### [Work instructions]
Return each entry word for word and skip its pictures.

[[ Given entries, beginning ]]

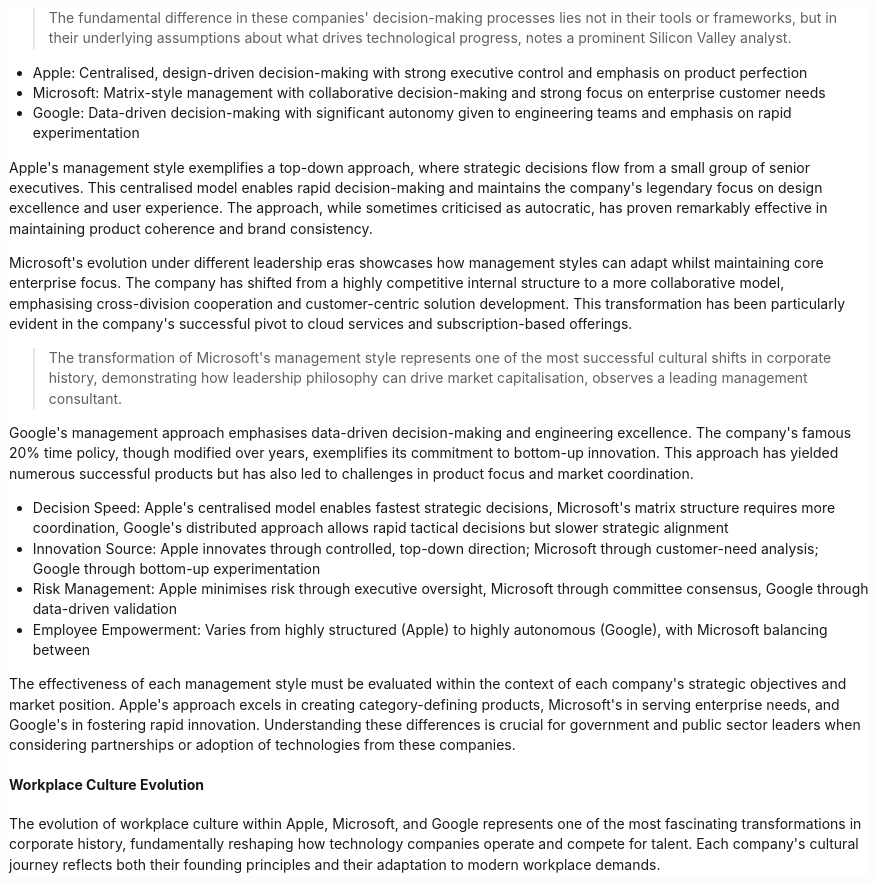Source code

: > The fundamental difference in these companies' decision-making processes lies not in their tools or frameworks, but in their underlying assumptions about what drives technological progress, notes a prominent Silicon Valley analyst.

- Apple: Centralised, design-driven decision-making with strong executive control and emphasis on product perfection
- Microsoft: Matrix-style management with collaborative decision-making and strong focus on enterprise customer needs
- Google: Data-driven decision-making with significant autonomy given to engineering teams and emphasis on rapid experimentation

Apple's management style exemplifies a top-down approach, where strategic decisions flow from a small group of senior executives. This centralised model enables rapid decision-making and maintains the company's legendary focus on design excellence and user experience. The approach, while sometimes criticised as autocratic, has proven remarkably effective in maintaining product coherence and brand consistency.

Microsoft's evolution under different leadership eras showcases how management styles can adapt whilst maintaining core enterprise focus. The company has shifted from a highly competitive internal structure to a more collaborative model, emphasising cross-division cooperation and customer-centric solution development. This transformation has been particularly evident in the company's successful pivot to cloud services and subscription-based offerings.

> The transformation of Microsoft's management style represents one of the most successful cultural shifts in corporate history, demonstrating how leadership philosophy can drive market capitalisation, observes a leading management consultant.

Google's management approach emphasises data-driven decision-making and engineering excellence. The company's famous 20% time policy, though modified over years, exemplifies its commitment to bottom-up innovation. This approach has yielded numerous successful products but has also led to challenges in product focus and market coordination.

- Decision Speed: Apple's centralised model enables fastest strategic decisions, Microsoft's matrix structure requires more coordination, Google's distributed approach allows rapid tactical decisions but slower strategic alignment
- Innovation Source: Apple innovates through controlled, top-down direction; Microsoft through customer-need analysis; Google through bottom-up experimentation
- Risk Management: Apple minimises risk through executive oversight, Microsoft through committee consensus, Google through data-driven validation
- Employee Empowerment: Varies from highly structured (Apple) to highly autonomous (Google), with Microsoft balancing between

The effectiveness of each management style must be evaluated within the context of each company's strategic objectives and market position. Apple's approach excels in creating category-defining products, Microsoft's in serving enterprise needs, and Google's in fostering rapid innovation. Understanding these differences is crucial for government and public sector leaders when considering partnerships or adoption of technologies from these companies.



#### <a id="workplace-culture-evolution"></a>Workplace Culture Evolution

The evolution of workplace culture within Apple, Microsoft, and Google represents one of the most fascinating transformations in corporate history, fundamentally reshaping how technology companies operate and compete for talent. Each company's cultural journey reflects both their founding principles and their adaptation to modern workplace demands.
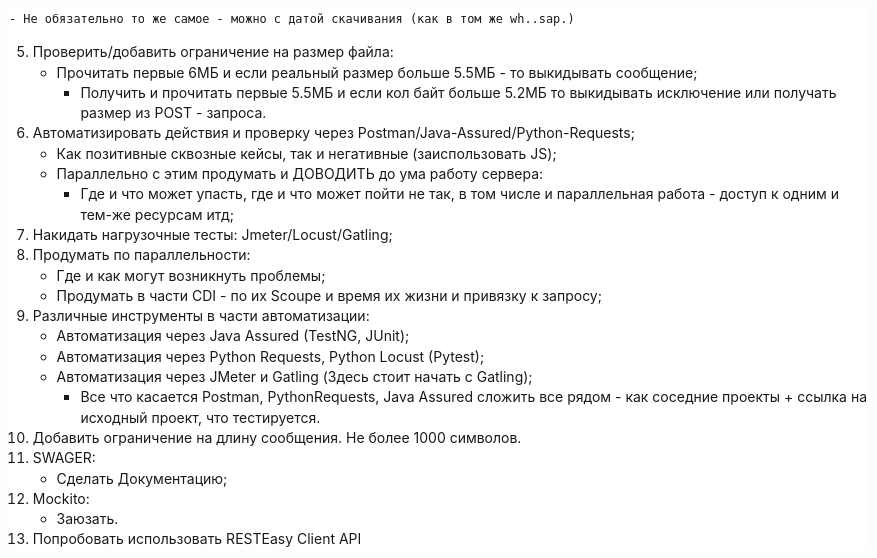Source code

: 	- Не обязательно то же самое - можно с датой скачивания (как в том же wh..sap.)
5. Проверить/добавить ограничение на размер файла:
	- Прочитать первые 6МБ и если реальный размер больше 5.5МБ - то выкидывать сообщение;
		- Получить и прочитать первые 5.5МБ и если кол байт больше 5.2МБ то выкидывать исключение или получать размер из POST - запроса.
6. Автоматизировать действия и проверку через Postman/Java-Assured/Python-Requests;
	- Как позитивные сквозные кейсы, так и негативные (заиспользовать JS);
	- Параллельно с этим продумать и ДОВОДИТЬ до ума работу сервера:
		- Где и что может упасть, где и что может пойти не так, в том числе и параллельная работа - доступ к одним и тем-же ресурсам итд;
7. Накидать нагрузочные тесты:
	Jmeter/Locust/Gatling;
8. Продумать по параллельности:
	- Где и как могут возникнуть проблемы;
	- Продумать в части CDI - по их Scoupe и время их жизни и привязку к запросу;
9. Различные инструменты в части автоматизации:
	- Автоматизация через Java Assured (TestNG, JUnit);
	- Автоматизация через Python Requests, Python Locust (Pytest);
	- Автоматизация через JMeter и Gatling (Здесь стоит начать с Gatling);	
		- Все что касается Postman, PythonRequests, Java Assured сложить все рядом - как соседние проекты + ссылка на исходный проект, что тестируется.
10. Добавить ограничение на длину сообщения. Не более 1000 символов.
11. SWAGER:
	- Сделать Документацию;
12. Mockito:
	- Заюзать.
13. Попробовать использовать RESTEasy Client API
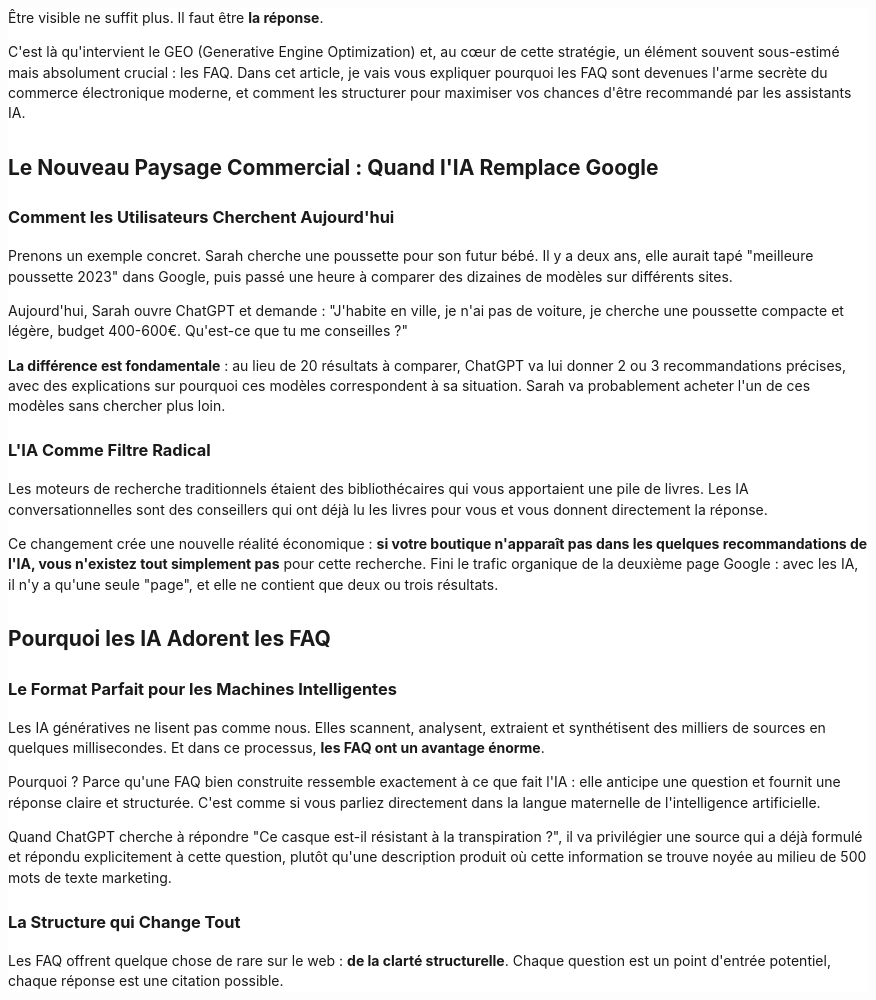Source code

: Être visible ne suffit plus. Il faut être **la réponse**.

C'est là qu'intervient le GEO (Generative Engine Optimization) et, au cœur de cette stratégie, un élément souvent sous-estimé mais absolument crucial : les FAQ. Dans cet article, je vais vous expliquer pourquoi les FAQ sont devenues l'arme secrète du commerce électronique moderne, et comment les structurer pour maximiser vos chances d'être recommandé par les assistants IA.

## Le Nouveau Paysage Commercial : Quand l'IA Remplace Google

### Comment les Utilisateurs Cherchent Aujourd'hui

Prenons un exemple concret. Sarah cherche une poussette pour son futur bébé. Il y a deux ans, elle aurait tapé "meilleure poussette 2023" dans Google, puis passé une heure à comparer des dizaines de modèles sur différents sites.

Aujourd'hui, Sarah ouvre ChatGPT et demande : "J'habite en ville, je n'ai pas de voiture, je cherche une poussette compacte et légère, budget 400-600€. Qu'est-ce que tu me conseilles ?"

**La différence est fondamentale** : au lieu de 20 résultats à comparer, ChatGPT va lui donner 2 ou 3 recommandations précises, avec des explications sur pourquoi ces modèles correspondent à sa situation. Sarah va probablement acheter l'un de ces modèles sans chercher plus loin.

### L'IA Comme Filtre Radical

Les moteurs de recherche traditionnels étaient des bibliothécaires qui vous apportaient une pile de livres. Les IA conversationnelles sont des conseillers qui ont déjà lu les livres pour vous et vous donnent directement la réponse.

Ce changement crée une nouvelle réalité économique : **si votre boutique n'apparaît pas dans les quelques recommandations de l'IA, vous n'existez tout simplement pas** pour cette recherche. Fini le trafic organique de la deuxième page Google : avec les IA, il n'y a qu'une seule "page", et elle ne contient que deux ou trois résultats.

## Pourquoi les IA Adorent les FAQ

### Le Format Parfait pour les Machines Intelligentes

Les IA génératives ne lisent pas comme nous. Elles scannent, analysent, extraient et synthétisent des milliers de sources en quelques millisecondes. Et dans ce processus, **les FAQ ont un avantage énorme**.

Pourquoi ? Parce qu'une FAQ bien construite ressemble exactement à ce que fait l'IA : elle anticipe une question et fournit une réponse claire et structurée. C'est comme si vous parliez directement dans la langue maternelle de l'intelligence artificielle.

Quand ChatGPT cherche à répondre "Ce casque est-il résistant à la transpiration ?", il va privilégier une source qui a déjà formulé et répondu explicitement à cette question, plutôt qu'une description produit où cette information se trouve noyée au milieu de 500 mots de texte marketing.

### La Structure qui Change Tout

Les FAQ offrent quelque chose de rare sur le web : **de la clarté structurelle**. Chaque question est un point d'entrée potentiel, chaque réponse est une citation possible.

[[ Given entries, end ]]

### [Result of the task]
Source code

: > The fundamental difference in these companies' decision-making processes lies not in their tools or frameworks, but in their underlying assumptions about what drives technological progress, notes a prominent Silicon Valley analyst.

- Apple: Centralised, design-driven decision-making with strong executive control and emphasis on product perfection
- Microsoft: Matrix-style management with collaborative decision-making and strong focus on enterprise customer needs
- Google: Data-driven decision-making with significant autonomy given to engineering teams and emphasis on rapid experimentation

Apple's management style exemplifies a top-down approach, where strategic decisions flow from a small group of senior executives. This centralised model enables rapid decision-making and maintains the company's legendary focus on design excellence and user experience. The approach, while sometimes criticised as autocratic, has proven remarkably effective in maintaining product coherence and brand consistency.

Microsoft's evolution under different leadership eras showcases how management styles can adapt whilst maintaining core enterprise focus. The company has shifted from a highly competitive internal structure to a more collaborative model, emphasising cross-division cooperation and customer-centric solution development. This transformation has been particularly evident in the company's successful pivot to cloud services and subscription-based offerings.

> The transformation of Microsoft's management style represents one of the most successful cultural shifts in corporate history, demonstrating how leadership philosophy can drive market capitalisation, observes a leading management consultant.

Google's management approach emphasises data-driven decision-making and engineering excellence. The company's famous 20% time policy, though modified over years, exemplifies its commitment to bottom-up innovation. This approach has yielded numerous successful products but has also led to challenges in product focus and market coordination.

- Decision Speed: Apple's centralised model enables fastest strategic decisions, Microsoft's matrix structure requires more coordination, Google's distributed approach allows rapid tactical decisions but slower strategic alignment
- Innovation Source: Apple innovates through controlled, top-down direction; Microsoft through customer-need analysis; Google through bottom-up experimentation
- Risk Management: Apple minimises risk through executive oversight, Microsoft through committee consensus, Google through data-driven validation
- Employee Empowerment: Varies from highly structured (Apple) to highly autonomous (Google), with Microsoft balancing between

The effectiveness of each management style must be evaluated within the context of each company's strategic objectives and market position. Apple's approach excels in creating category-defining products, Microsoft's in serving enterprise needs, and Google's in fostering rapid innovation. Understanding these differences is crucial for government and public sector leaders when considering partnerships or adoption of technologies from these companies.



#### <a id="workplace-culture-evolution"></a>Workplace Culture Evolution

The evolution of workplace culture within Apple, Microsoft, and Google represents one of the most fascinating transformations in corporate history, fundamentally reshaping how technology companies operate and compete for talent. Each company's cultural journey reflects both their founding principles and their adaptation to modern workplace demands.
Source code

: 	- Не обязательно то же самое - можно с датой скачивания (как в том же wh..sap.)
5. Проверить/добавить ограничение на размер файла:
	- Прочитать первые 6МБ и если реальный размер больше 5.5МБ - то выкидывать сообщение;
		- Получить и прочитать первые 5.5МБ и если кол байт больше 5.2МБ то выкидывать исключение или получать размер из POST - запроса.
6. Автоматизировать действия и проверку через Postman/Java-Assured/Python-Requests;
	- Как позитивные сквозные кейсы, так и негативные (заиспользовать JS);
	- Параллельно с этим продумать и ДОВОДИТЬ до ума работу сервера:
		- Где и что может упасть, где и что может пойти не так, в том числе и параллельная работа - доступ к одним и тем-же ресурсам итд;
7. Накидать нагрузочные тесты:
	Jmeter/Locust/Gatling;
8. Продумать по параллельности:
	- Где и как могут возникнуть проблемы;
	- Продумать в части CDI - по их Scoupe и время их жизни и привязку к запросу;
9. Различные инструменты в части автоматизации:
	- Автоматизация через Java Assured (TestNG, JUnit);
	- Автоматизация через Python Requests, Python Locust (Pytest);
	- Автоматизация через JMeter и Gatling (Здесь стоит начать с Gatling);	
		- Все что касается Postman, PythonRequests, Java Assured сложить все рядом - как соседние проекты + ссылка на исходный проект, что тестируется.
10. Добавить ограничение на длину сообщения. Не более 1000 символов.
11. SWAGER:
	- Сделать Документацию;
12. Mockito:
	- Заюзать.
13. Попробовать использовать RESTEasy Client API
Source code

: Être visible ne suffit plus. Il faut être **la réponse**.

C'est là qu'intervient le GEO (Generative Engine Optimization) et, au cœur de cette stratégie, un élément souvent sous-estimé mais absolument crucial : les FAQ. Dans cet article, je vais vous expliquer pourquoi les FAQ sont devenues l'arme secrète du commerce électronique moderne, et comment les structurer pour maximiser vos chances d'être recommandé par les assistants IA.

## Le Nouveau Paysage Commercial : Quand l'IA Remplace Google

### Comment les Utilisateurs Cherchent Aujourd'hui

Prenons un exemple concret. Sarah cherche une poussette pour son futur bébé. Il y a deux ans, elle aurait tapé "meilleure poussette 2023" dans Google, puis passé une heure à comparer des dizaines de modèles sur différents sites.

Aujourd'hui, Sarah ouvre ChatGPT et demande : "J'habite en ville, je n'ai pas de voiture, je cherche une poussette compacte et légère, budget 400-600€. Qu'est-ce que tu me conseilles ?"

**La différence est fondamentale** : au lieu de 20 résultats à comparer, ChatGPT va lui donner 2 ou 3 recommandations précises, avec des explications sur pourquoi ces modèles correspondent à sa situation. Sarah va probablement acheter l'un de ces modèles sans chercher plus loin.

### L'IA Comme Filtre Radical

Les moteurs de recherche traditionnels étaient des bibliothécaires qui vous apportaient une pile de livres. Les IA conversationnelles sont des conseillers qui ont déjà lu les livres pour vous et vous donnent directement la réponse.

Ce changement crée une nouvelle réalité économique : **si votre boutique n'apparaît pas dans les quelques recommandations de l'IA, vous n'existez tout simplement pas** pour cette recherche. Fini le trafic organique de la deuxième page Google : avec les IA, il n'y a qu'une seule "page", et elle ne contient que deux ou trois résultats.

## Pourquoi les IA Adorent les FAQ

### Le Format Parfait pour les Machines Intelligentes

Les IA génératives ne lisent pas comme nous. Elles scannent, analysent, extraient et synthétisent des milliers de sources en quelques millisecondes. Et dans ce processus, **les FAQ ont un avantage énorme**.

Pourquoi ? Parce qu'une FAQ bien construite ressemble exactement à ce que fait l'IA : elle anticipe une question et fournit une réponse claire et structurée. C'est comme si vous parliez directement dans la langue maternelle de l'intelligence artificielle.

Quand ChatGPT cherche à répondre "Ce casque est-il résistant à la transpiration ?", il va privilégier une source qui a déjà formulé et répondu explicitement à cette question, plutôt qu'une description produit où cette information se trouve noyée au milieu de 500 mots de texte marketing.

### La Structure qui Change Tout

Les FAQ offrent quelque chose de rare sur le web : **de la clarté structurelle**. Chaque question est un point d'entrée potentiel, chaque réponse est une citation possible.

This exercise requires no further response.